Why $n\geq 50$? Among the natural numbers $n<50$, the largest not so expressible is $23$.

mavropnevma wrote: Why $n\geq 50$? Among the natural numbers $n<50$, the largest not so expressible is $23$. It was that so we wouldn't need to consider small cases.

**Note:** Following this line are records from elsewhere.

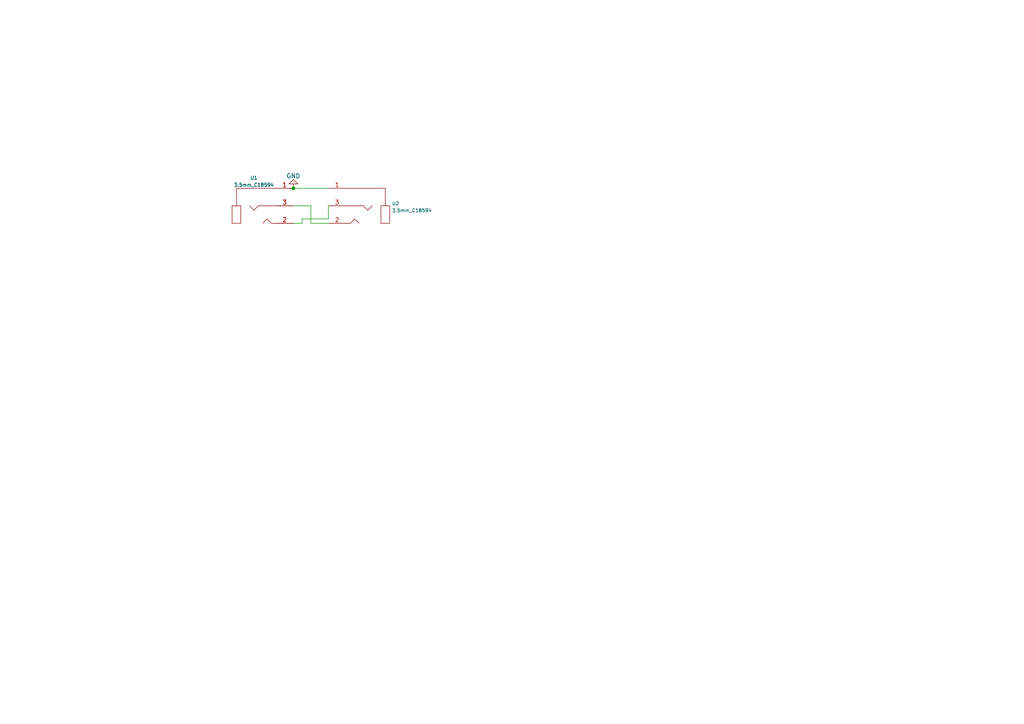
<source format=kicad_sch>
(kicad_sch (version 20211123) (generator eeschema)

  (uuid e63e39d7-6ac0-4ffd-8aa3-1841a4541b55)

  (paper "A4")

  

  (junction (at 85.09 54.61) (diameter 0) (color 0 0 0 0)
    (uuid bb26154d-94d5-4b5c-ab83-cf793bd1cc01)
  )

  (wire (pts (xy 90.17 64.77) (xy 95.25 64.77))
    (stroke (width 0) (type default) (color 0 0 0 0))
    (uuid 050b50c4-f0ec-4320-b5d7-ae8177024d40)
  )
  (wire (pts (xy 85.09 64.77) (xy 87.63 64.77))
    (stroke (width 0) (type default) (color 0 0 0 0))
    (uuid 2441e820-ebd4-4c1b-a8de-16c8afe65b7e)
  )
  (wire (pts (xy 87.63 63.5) (xy 95.25 63.5))
    (stroke (width 0) (type default) (color 0 0 0 0))
    (uuid 489e96dc-5cdb-4fa0-9344-390ec38f9c30)
  )
  (wire (pts (xy 85.09 54.61) (xy 95.25 54.61))
    (stroke (width 0) (type default) (color 0 0 0 0))
    (uuid 676516d3-8689-4a4b-9e55-896ff75b4784)
  )
  (wire (pts (xy 95.25 63.5) (xy 95.25 59.69))
    (stroke (width 0) (type default) (color 0 0 0 0))
    (uuid 684197a2-882b-44bb-8273-6761906dffde)
  )
  (wire (pts (xy 90.17 59.69) (xy 90.17 64.77))
    (stroke (width 0) (type default) (color 0 0 0 0))
    (uuid aaa5009f-fe08-4800-ba50-aa776bf50b97)
  )
  (wire (pts (xy 87.63 64.77) (xy 87.63 63.5))
    (stroke (width 0) (type default) (color 0 0 0 0))
    (uuid d210dbfc-bdce-4503-a78e-66e61a3fbaa4)
  )
  (wire (pts (xy 85.09 59.69) (xy 90.17 59.69))
    (stroke (width 0) (type default) (color 0 0 0 0))
    (uuid df069792-98b9-4759-b70e-d819521407a0)
  )

  (symbol (lib_id "jacks:3.5mm_C18594") (at 74.93 62.23 0) (unit 1)
    (in_bom yes) (on_board yes) (fields_autoplaced)
    (uuid 6489fc87-4b98-436e-872b-28a8f62ca281)
    (property "Reference" "U1" (id 0) (at 73.66 51.5997 0)
      (effects (font (size 0.9906 0.9906)))
    )
    (property "Value" "3.5mm_C18594" (id 1) (at 73.66 53.6344 0)
      (effects (font (size 0.9906 0.9906)))
    )
    (property "Footprint" "jacks:C18594" (id 2) (at 80.01 59.69 0)
      (effects (font (size 0.9906 0.9906)) hide)
    )
    (property "Datasheet" "https://jlcpcb.com/partdetail/boomele_boom_Precision_elec-C18594/C18594" (id 3) (at 80.01 59.69 0)
      (effects (font (size 0.9906 0.9906)) hide)
    )
    (property "LCSC" "C18594" (id 4) (at 74.93 62.23 0)
      (effects (font (size 1.27 1.27)) hide)
    )
    (pin "1" (uuid c1889cb5-c3c2-4ed4-b7ae-48ecdca610ba))
    (pin "2" (uuid e8140997-6a10-42ff-ae75-9f763ef2dc5f))
    (pin "3" (uuid e2e66313-2f7f-4a29-b47e-dd5ea897bd15))
  )

  (symbol (lib_id "jacks:3.5mm_C18594") (at 105.41 62.23 0) (mirror y) (unit 1)
    (in_bom yes) (on_board yes) (fields_autoplaced)
    (uuid 6aca98c2-3b25-404d-b66a-f04b9f562bab)
    (property "Reference" "U2" (id 0) (at 113.665 59.011 0)
      (effects (font (size 0.9906 0.9906)) (justify right))
    )
    (property "Value" "3.5mm_C18594" (id 1) (at 113.665 61.0457 0)
      (effects (font (size 0.9906 0.9906)) (justify right))
    )
    (property "Footprint" "jacks:C18594" (id 2) (at 100.33 59.69 0)
      (effects (font (size 0.9906 0.9906)) hide)
    )
    (property "Datasheet" "https://jlcpcb.com/partdetail/boomele_boom_Precision_elec-C18594/C18594" (id 3) (at 100.33 59.69 0)
      (effects (font (size 0.9906 0.9906)) hide)
    )
    (property "LCSC" "C18594" (id 4) (at 105.41 62.23 0)
      (effects (font (size 1.27 1.27)) hide)
    )
    (pin "1" (uuid be4f7d44-6657-44d1-926b-4f5182b3d26b))
    (pin "2" (uuid a6e5ff66-57fa-43cb-94b5-b7a943f59418))
    (pin "3" (uuid 7ba06c44-109c-42e9-b21c-4f0b6ff32773))
  )

  (symbol (lib_id "power:GND") (at 85.09 54.61 180) (unit 1)
    (in_bom yes) (on_board yes) (fields_autoplaced)
    (uuid eb391a95-1c1d-4613-b508-c76b8bc13a73)
    (property "Reference" "#PWR0101" (id 0) (at 85.09 48.26 0)
      (effects (font (size 1.27 1.27)) hide)
    )
    (property "Value" "GND" (id 1) (at 85.09 51.0342 0))
    (property "Footprint" "" (id 2) (at 85.09 54.61 0)
      (effects (font (size 1.27 1.27)) hide)
    )
    (property "Datasheet" "" (id 3) (at 85.09 54.61 0)
      (effects (font (size 1.27 1.27)) hide)
    )
    (pin "1" (uuid 0ce1dd44-f307-4f98-9f0d-478fd87daa64))
  )

  (sheet_instances
    (path "/" (page "1"))
  )

  (symbol_instances
    (path "/eb391a95-1c1d-4613-b508-c76b8bc13a73"
      (reference "#PWR0101") (unit 1) (value "GND") (footprint "")
    )
    (path "/6489fc87-4b98-436e-872b-28a8f62ca281"
      (reference "U1") (unit 1) (value "3.5mm_C18594") (footprint "jacks:C18594")
    )
    (path "/6aca98c2-3b25-404d-b66a-f04b9f562bab"
      (reference "U2") (unit 1) (value "3.5mm_C18594") (footprint "jacks:C18594")
    )
  )
)

</source>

Let $n= t^2 + s$, where $ 0\leq s \leq 2t $, that's $ t \leq \sqrt{n}<t+1$. For $s=0$ we have the representation: $n=t(t-1)+t$. For $1\leq s \leq t$, we have $n=t^2 + s$. Suppose $t+1$ is not a prime. Then, for $t<s\leq 2t$ ,we have $n= t(t+1)+(s-t)$. Let us suppose, for now on, $t+1$ is a prime number. In that case, $t+2$ is not a prime. For $t<s\leq 2t-2$, we have $n=(t-1)(t+2)+ (s-t+2)$. When $s=2t$, we have $n=t^2+2t$ It remains the case $s=2t-1$. It that case, $n=(t-2)(t+4) + 7$, Since $7<\sqrt{n}$, the last representation is OK.

dgrozev wrote: Let $n= t^2 + s$, where $ 0\leq s \leq 2t $, that's $ t \leq \sqrt{n}<t+1$. For $s=0$ we have the representation: $n=t(t-1)+t$. For $1\leq s \leq t$, we have $n=t^2 + s$. Suppose $t+1$ is not a prime. Then, for $t<s\leq 2t$ ,we have $n= t(t+1)+(s-t)$. Let us suppose, for now on, $t+1$ is a prime number. In that case, $t+2$ is not a prime. For $t<s\leq 2t-2$, we have $n=(t-1)(t+2)+ (s-t+2)$. When $s=2t$, we have $n=t^2+2t$ It remains the case $s=2t-1$. It that case, $n=(t-2)(t+4) + 7$, Since $7<\sqrt{n}$, the last representation is OK. Case for $1\leq s \leq t$??????

dgrozev wrote: ... For $1\leq s \leq t$, we have $n=t^2 + s$... This is the needed representation in case $1\le s\le t.$

Is the example right in the question? As 3 does not divide 80 as well as 14.